Can you share one of the best or worst reactions you’ve gotten to your work?

I showed two pieces at the Brushwood Art Center a couple of years ago, my Wingback Chair and The Sawmill Bench. For me these pieces explore concepts of inherent material properties, and are made with the same intellectual rigor and attention to craft. I chatted with a guest at the opening and he was raving, just wild about the bench. After 15 minutes, I asked him to look at my chair which went through the same design/art/craft filters, and he said, ‘you made that chair? I hate that chair!’ and then we just kept talking  about the bench. Okay.

What’s your absolute favorite place in the city/the world to be?

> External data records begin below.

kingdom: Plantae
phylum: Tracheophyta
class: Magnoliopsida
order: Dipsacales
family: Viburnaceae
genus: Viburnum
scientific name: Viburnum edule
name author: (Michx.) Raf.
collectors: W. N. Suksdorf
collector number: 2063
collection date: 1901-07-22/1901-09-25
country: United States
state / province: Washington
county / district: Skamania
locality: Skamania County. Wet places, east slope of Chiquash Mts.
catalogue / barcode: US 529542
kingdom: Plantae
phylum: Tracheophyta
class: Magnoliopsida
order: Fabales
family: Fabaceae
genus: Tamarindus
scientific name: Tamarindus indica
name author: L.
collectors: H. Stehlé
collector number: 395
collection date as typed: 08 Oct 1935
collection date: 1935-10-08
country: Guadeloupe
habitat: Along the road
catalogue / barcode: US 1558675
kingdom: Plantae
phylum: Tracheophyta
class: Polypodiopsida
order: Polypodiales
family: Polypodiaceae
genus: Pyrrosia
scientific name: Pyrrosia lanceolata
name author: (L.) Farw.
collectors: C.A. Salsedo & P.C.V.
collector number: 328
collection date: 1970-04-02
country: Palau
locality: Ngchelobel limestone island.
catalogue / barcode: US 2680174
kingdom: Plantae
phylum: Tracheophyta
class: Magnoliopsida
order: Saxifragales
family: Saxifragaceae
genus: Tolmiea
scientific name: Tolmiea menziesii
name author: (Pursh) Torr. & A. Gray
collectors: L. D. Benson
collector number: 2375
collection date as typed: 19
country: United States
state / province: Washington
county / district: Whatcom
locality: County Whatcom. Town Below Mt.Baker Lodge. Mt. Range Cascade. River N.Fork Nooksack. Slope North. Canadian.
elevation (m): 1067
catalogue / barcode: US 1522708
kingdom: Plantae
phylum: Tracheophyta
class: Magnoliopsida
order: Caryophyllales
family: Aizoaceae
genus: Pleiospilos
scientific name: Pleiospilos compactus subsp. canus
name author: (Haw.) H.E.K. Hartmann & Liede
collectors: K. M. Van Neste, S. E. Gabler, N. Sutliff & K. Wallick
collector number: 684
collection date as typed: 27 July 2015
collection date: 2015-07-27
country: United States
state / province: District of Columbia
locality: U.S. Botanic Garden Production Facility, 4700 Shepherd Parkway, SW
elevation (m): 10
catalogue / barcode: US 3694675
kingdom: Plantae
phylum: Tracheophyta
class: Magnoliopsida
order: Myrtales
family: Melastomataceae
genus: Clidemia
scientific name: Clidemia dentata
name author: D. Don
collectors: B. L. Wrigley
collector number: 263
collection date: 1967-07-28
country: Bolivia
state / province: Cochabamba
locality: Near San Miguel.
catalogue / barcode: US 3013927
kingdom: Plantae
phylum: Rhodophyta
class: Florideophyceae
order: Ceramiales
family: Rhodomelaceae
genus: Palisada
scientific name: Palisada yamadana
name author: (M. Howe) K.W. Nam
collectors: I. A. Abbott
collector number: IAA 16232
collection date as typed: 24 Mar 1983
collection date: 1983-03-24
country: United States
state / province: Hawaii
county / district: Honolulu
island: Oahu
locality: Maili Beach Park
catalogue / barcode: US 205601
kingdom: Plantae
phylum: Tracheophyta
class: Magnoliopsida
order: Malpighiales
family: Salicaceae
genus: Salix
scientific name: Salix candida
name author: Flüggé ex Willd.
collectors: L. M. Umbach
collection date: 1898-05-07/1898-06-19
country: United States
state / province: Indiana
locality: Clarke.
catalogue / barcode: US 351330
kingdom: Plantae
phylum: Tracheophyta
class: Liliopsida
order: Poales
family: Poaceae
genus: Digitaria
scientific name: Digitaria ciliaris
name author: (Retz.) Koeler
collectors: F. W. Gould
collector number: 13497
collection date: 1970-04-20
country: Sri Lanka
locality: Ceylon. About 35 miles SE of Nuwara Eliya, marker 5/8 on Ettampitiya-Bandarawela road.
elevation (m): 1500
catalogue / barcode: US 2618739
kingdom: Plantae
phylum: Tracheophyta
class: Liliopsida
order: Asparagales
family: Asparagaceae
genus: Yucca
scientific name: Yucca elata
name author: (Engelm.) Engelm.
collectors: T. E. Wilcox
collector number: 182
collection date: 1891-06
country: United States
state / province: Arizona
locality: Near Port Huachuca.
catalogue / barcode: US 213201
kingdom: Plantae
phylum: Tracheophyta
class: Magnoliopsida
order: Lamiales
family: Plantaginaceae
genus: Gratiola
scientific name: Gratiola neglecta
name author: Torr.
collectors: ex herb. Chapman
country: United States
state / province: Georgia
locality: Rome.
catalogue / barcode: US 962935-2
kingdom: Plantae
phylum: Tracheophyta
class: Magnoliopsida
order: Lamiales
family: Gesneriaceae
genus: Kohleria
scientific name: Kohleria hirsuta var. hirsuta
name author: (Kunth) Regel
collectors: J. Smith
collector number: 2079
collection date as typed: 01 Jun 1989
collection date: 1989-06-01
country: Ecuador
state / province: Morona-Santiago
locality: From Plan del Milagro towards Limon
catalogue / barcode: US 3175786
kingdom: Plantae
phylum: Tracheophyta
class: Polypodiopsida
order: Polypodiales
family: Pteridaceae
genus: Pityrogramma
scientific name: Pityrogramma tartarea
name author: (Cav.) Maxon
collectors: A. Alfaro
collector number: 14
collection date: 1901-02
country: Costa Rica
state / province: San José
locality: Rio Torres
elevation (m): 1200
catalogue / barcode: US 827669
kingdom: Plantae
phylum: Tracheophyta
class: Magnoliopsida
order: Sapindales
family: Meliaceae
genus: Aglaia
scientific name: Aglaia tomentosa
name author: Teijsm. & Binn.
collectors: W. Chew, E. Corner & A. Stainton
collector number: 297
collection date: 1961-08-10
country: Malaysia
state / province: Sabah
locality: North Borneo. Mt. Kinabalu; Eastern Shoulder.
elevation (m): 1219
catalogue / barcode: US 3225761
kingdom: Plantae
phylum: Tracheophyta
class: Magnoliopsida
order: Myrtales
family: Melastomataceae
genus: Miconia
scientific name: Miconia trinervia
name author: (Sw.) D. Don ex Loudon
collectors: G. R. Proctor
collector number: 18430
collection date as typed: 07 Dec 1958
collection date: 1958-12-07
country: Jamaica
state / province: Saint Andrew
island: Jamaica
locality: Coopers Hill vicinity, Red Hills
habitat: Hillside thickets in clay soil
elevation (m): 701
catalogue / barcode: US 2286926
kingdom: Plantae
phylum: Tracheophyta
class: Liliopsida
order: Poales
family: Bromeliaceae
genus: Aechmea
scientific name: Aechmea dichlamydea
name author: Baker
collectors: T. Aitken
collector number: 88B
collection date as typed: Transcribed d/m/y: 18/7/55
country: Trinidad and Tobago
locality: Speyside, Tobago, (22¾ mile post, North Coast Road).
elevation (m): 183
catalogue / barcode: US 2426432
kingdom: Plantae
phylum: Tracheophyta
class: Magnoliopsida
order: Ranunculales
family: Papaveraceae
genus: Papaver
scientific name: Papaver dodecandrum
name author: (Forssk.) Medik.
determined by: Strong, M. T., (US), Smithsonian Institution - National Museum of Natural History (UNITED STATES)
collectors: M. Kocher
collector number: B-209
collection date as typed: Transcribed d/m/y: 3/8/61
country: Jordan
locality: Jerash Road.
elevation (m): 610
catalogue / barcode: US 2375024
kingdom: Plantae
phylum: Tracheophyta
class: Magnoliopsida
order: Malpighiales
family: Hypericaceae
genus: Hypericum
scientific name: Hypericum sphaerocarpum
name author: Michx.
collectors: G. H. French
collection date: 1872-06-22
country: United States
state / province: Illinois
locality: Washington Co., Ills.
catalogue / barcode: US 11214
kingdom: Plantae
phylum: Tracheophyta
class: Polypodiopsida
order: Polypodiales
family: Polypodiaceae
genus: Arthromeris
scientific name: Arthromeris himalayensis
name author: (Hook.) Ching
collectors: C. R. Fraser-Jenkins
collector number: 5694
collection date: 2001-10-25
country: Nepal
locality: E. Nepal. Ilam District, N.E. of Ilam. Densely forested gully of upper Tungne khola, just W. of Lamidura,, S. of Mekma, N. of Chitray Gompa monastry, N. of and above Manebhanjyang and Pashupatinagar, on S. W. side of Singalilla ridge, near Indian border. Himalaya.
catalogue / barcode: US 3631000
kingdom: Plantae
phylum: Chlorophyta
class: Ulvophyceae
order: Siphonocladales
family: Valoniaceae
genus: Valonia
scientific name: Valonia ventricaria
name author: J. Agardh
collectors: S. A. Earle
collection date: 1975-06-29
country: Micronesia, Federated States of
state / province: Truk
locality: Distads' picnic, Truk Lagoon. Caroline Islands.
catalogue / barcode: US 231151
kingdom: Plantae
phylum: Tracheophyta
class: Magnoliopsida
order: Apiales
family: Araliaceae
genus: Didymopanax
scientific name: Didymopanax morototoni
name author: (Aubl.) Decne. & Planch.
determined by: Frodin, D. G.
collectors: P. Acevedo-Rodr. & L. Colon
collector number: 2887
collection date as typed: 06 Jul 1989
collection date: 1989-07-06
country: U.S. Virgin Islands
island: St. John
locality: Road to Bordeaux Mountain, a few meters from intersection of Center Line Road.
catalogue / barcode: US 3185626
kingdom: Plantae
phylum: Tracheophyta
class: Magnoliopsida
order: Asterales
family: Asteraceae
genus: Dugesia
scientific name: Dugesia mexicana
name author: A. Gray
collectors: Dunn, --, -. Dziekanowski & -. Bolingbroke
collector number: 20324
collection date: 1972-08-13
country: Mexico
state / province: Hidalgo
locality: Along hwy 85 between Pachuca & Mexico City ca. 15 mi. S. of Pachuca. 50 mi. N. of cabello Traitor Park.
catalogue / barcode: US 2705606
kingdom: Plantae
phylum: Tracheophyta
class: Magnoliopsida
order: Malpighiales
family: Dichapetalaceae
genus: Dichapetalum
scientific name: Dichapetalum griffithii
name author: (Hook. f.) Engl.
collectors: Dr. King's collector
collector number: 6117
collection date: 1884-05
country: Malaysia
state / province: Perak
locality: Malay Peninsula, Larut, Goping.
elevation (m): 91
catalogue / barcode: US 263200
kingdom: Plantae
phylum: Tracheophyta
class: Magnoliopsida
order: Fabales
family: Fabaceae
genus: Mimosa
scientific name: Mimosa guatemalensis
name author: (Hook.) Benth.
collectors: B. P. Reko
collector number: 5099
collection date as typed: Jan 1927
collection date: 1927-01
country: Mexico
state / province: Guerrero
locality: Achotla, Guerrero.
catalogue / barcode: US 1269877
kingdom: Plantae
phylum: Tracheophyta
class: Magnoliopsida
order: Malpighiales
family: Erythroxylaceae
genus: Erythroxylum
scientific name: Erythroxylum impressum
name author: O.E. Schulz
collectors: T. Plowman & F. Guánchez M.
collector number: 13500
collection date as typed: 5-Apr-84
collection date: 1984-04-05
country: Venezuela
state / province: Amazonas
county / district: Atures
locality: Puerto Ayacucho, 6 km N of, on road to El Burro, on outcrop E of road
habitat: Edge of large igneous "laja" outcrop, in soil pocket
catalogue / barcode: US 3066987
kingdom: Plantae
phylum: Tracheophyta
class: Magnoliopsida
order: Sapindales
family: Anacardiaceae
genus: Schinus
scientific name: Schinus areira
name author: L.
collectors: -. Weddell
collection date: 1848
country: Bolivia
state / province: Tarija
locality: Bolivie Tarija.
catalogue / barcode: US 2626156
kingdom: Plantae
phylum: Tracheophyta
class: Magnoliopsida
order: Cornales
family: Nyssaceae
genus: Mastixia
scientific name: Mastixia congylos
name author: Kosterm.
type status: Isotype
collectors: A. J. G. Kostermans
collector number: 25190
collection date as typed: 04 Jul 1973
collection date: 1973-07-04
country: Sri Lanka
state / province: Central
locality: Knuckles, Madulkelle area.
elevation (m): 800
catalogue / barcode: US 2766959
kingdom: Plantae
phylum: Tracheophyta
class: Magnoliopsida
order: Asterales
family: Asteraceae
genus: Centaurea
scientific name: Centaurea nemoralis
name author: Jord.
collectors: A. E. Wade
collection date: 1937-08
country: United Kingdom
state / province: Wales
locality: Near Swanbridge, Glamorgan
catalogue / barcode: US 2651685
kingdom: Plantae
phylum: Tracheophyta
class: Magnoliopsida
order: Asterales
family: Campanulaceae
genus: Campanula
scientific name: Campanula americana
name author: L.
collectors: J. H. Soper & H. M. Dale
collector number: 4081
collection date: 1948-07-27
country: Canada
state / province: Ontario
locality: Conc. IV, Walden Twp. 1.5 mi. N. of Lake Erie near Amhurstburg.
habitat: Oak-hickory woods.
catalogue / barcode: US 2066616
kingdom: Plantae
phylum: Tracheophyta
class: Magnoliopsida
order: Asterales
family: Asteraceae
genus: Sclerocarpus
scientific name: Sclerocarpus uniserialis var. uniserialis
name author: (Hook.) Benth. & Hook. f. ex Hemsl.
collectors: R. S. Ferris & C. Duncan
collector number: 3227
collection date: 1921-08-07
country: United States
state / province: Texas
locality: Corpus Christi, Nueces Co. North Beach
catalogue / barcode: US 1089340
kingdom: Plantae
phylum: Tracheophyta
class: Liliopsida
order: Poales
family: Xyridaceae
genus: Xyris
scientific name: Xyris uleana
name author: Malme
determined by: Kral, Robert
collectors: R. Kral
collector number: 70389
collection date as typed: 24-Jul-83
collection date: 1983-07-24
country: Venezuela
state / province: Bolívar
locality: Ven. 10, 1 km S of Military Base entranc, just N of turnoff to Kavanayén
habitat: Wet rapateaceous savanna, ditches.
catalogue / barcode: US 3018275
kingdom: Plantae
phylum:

I’m torn. I enjoy nature, mountains, hiking, skiing, biking. I love the cadence and repetition of the pedal stroke, the challenge of a long hike, and the exhaustion of being outdoors. But I also love working in my studio. It’s a pretty similar feeling; solving a problem with a design or trying to perfect a specific wood joint. I lose myself in either physical process which I find most gratifying.